Objective: Learn to run a Snakemake pipeline.
Tasks:
1. Load anaconda (module load anaconda3/2024.2) and create an environment for snakemake conda env create -f /scratch/network/swwolf/fastq_2_VCF/bioinformatics.yml.
2. Activate the environment with conda activate bioinformatics.
3. Copy the directory /scratch/network/swwolf/fastq_2_VCF to your home folder (cp -r /scratch/network/swwolf/fastq_2_VCF .) Don't forget the period at the end
4. You may get some warnings that your permission was denied while copying over some metadata files, you can safely ignore these warnings
5. Move into the fastq_2_VCF folder (cd fastq_2_VCF)
6. Delete all files and folders except the following: 1. bioinformatics.yml, 2. Snakefile, 3. ref_genome, and 4. fastq
7. Files can be deleted with the rm command and folders can be deleted with the rm -r command
8. Examine the Snakemake file to understand the workflow steps.
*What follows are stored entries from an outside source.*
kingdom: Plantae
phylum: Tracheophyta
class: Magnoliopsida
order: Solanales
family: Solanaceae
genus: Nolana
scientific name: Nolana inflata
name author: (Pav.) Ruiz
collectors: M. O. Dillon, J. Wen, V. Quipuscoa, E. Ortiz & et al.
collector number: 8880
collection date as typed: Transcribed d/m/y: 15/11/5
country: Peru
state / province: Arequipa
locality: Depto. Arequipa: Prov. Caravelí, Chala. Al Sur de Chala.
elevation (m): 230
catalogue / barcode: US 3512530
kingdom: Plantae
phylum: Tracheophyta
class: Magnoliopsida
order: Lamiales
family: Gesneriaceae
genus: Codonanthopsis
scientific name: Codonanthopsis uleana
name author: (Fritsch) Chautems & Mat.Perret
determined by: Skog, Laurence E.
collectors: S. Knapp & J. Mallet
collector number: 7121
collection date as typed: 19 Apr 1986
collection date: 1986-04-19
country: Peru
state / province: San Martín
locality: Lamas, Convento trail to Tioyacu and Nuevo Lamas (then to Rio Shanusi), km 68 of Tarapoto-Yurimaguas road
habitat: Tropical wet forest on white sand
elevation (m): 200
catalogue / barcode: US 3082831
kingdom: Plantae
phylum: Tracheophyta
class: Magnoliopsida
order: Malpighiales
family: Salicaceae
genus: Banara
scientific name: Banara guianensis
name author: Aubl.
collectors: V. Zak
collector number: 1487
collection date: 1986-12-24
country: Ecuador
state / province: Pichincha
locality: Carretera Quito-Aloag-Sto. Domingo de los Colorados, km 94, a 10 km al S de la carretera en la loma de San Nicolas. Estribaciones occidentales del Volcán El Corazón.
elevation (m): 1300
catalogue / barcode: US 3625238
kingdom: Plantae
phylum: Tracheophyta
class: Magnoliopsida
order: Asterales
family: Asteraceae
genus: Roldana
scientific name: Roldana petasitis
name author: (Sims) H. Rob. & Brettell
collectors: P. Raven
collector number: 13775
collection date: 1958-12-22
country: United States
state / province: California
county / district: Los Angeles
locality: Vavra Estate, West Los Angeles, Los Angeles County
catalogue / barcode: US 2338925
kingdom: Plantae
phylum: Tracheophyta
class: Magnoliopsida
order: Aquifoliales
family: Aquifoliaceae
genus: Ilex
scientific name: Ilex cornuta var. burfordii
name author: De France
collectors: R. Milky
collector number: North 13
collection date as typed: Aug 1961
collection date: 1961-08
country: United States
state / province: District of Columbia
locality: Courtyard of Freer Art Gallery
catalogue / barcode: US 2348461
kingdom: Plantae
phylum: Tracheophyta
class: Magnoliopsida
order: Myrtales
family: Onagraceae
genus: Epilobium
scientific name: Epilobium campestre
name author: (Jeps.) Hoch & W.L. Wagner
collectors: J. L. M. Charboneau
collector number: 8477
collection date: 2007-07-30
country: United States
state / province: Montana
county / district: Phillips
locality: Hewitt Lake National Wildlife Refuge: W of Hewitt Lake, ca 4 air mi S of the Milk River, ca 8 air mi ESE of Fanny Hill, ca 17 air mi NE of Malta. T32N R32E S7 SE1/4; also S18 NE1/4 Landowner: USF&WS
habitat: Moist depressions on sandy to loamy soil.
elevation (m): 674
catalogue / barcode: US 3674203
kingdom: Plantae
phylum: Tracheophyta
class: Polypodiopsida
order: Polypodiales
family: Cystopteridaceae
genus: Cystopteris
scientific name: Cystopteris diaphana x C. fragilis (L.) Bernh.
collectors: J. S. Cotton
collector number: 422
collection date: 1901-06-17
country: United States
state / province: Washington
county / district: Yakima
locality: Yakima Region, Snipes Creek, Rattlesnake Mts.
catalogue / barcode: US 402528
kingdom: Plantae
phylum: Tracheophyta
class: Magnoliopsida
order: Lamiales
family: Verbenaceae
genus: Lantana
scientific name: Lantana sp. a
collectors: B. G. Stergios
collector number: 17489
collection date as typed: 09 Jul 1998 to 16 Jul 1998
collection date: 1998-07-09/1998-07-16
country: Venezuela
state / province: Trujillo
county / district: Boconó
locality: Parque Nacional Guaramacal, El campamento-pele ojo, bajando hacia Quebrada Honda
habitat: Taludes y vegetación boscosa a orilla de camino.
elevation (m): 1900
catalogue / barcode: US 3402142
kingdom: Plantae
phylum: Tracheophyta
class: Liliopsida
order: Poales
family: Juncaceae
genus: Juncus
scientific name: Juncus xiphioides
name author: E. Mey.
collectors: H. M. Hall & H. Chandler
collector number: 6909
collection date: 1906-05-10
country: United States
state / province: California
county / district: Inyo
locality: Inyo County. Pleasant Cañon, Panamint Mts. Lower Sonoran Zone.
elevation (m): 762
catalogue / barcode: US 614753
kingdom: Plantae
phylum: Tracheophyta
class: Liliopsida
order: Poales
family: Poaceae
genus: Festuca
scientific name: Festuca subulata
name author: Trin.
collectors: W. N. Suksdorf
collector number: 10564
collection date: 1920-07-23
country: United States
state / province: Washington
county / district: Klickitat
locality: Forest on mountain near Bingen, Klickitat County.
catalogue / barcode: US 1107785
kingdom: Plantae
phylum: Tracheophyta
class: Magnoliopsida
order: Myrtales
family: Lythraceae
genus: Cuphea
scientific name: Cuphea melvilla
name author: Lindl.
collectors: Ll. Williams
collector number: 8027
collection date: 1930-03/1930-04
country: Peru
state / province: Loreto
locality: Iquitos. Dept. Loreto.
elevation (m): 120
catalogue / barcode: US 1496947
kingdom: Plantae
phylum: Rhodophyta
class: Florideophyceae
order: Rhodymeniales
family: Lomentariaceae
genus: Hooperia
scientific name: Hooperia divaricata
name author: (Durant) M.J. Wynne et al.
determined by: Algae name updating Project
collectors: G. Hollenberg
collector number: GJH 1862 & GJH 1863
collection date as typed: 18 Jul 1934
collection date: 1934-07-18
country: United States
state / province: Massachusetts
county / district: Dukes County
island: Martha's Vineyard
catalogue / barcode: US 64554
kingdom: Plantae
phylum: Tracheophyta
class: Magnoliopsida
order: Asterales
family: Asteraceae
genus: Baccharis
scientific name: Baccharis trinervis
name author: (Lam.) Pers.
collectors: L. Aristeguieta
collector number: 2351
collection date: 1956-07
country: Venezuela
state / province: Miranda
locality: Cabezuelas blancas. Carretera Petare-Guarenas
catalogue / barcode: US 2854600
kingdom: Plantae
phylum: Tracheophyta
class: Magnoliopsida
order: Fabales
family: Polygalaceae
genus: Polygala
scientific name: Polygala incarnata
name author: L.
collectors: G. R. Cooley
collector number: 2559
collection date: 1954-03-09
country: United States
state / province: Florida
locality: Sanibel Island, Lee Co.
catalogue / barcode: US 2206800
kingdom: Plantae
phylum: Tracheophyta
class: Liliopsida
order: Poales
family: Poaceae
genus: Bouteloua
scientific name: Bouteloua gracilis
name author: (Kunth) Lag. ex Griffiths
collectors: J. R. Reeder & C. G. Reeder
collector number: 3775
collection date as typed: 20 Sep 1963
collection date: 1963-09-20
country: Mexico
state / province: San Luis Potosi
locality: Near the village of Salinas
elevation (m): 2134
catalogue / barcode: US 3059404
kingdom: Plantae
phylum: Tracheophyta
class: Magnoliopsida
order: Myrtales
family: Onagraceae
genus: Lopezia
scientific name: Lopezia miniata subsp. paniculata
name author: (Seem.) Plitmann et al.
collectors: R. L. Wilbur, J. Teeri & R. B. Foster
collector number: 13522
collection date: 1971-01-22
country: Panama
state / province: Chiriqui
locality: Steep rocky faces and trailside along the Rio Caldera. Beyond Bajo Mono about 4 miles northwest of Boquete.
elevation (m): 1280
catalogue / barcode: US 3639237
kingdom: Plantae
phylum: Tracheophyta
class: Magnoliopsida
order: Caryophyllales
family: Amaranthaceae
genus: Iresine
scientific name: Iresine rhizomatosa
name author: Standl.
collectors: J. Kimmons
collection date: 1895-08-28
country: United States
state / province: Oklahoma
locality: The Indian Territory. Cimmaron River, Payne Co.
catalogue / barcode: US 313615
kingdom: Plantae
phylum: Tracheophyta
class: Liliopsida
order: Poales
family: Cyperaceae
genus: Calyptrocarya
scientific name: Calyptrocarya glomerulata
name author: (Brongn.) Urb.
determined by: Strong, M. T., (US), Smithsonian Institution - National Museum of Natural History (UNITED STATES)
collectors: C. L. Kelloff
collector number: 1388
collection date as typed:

You can open the file in vscode, open the file in a terminal based text editor like vim or emacs vim Snakefile or emacs Snakefile or nano Snakefile
9. Run the Snakemake pipeline: snakemake --cores [number_of_cores] (2-4 cores is reasonable and will take a few hours, leave your computer on!)
10. Verify the output to ensure the pipeline ran successfully.

Exercise 3: Modifying the Snakemake Pipeline

After successfully running the example pipeline, make a minor modification to the workflow.

Objective: Gain experience in modifying and understanding the components of a Snakemake pipeline.
Tasks:
1. Choose a simple modification to make (e.g., changing a parameter in one of the steps, modifying the output format, or adding a simple rule).
2. Edit the Snakemake file to implement your modification.
3. Rerun the pipeline to incorporate your changes: snakemake --cores [number_of_cores].
4. Check the new output to ensure your modification was successful.

Remember to document all changes and any observations you make while completing these exercises. Your final submission will be a text file containing these documented changes. You will submit this text file like usual using git, but you should remain on the Adroit remote server while doing so (this is where you cloned your repository anyway).